## DIRECTIONS
Please print every record below exactly as written, leaving out the pictures.
==== TASK DATA
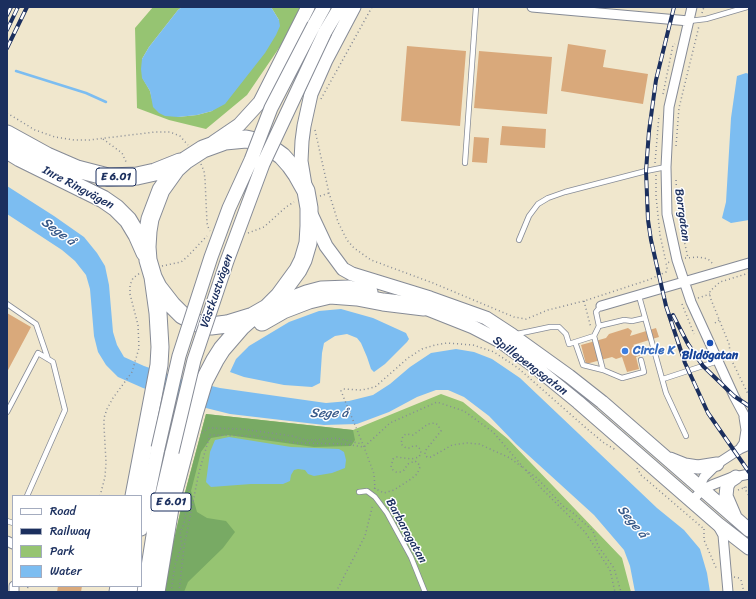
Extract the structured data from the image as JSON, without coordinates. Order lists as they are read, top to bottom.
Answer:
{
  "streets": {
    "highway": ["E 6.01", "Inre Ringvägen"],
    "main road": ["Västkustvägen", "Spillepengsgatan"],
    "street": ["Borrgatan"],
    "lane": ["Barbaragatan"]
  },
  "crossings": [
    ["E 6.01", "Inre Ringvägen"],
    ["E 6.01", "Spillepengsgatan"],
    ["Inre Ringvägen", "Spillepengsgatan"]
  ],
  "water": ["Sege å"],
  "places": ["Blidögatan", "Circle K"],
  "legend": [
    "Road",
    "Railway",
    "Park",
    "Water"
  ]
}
========
## SOLUTION BELOW
Extract the structured data from the image as JSON, without coordinates. Order lists as they are read, top to bottom.
Answer:
{
  "streets": {
    "highway": ["E 6.01", "Inre Ringvägen"],
    "main road": ["Västkustvägen", "Spillepengsgatan"],
    "street": ["Borrgatan"],
    "lane": ["Barbaragatan"]
  },
  "crossings": [
    ["E 6.01", "Inre Ringvägen"],
    ["E 6.01", "Spillepengsgatan"],
    ["Inre Ringvägen", "Spillepengsgatan"]
  ],
  "water": ["Sege å"],
  "places": ["Blidögatan", "Circle K"],
  "legend": [
    "Road",
    "Railway",
    "Park",
    "Water"
  ]
}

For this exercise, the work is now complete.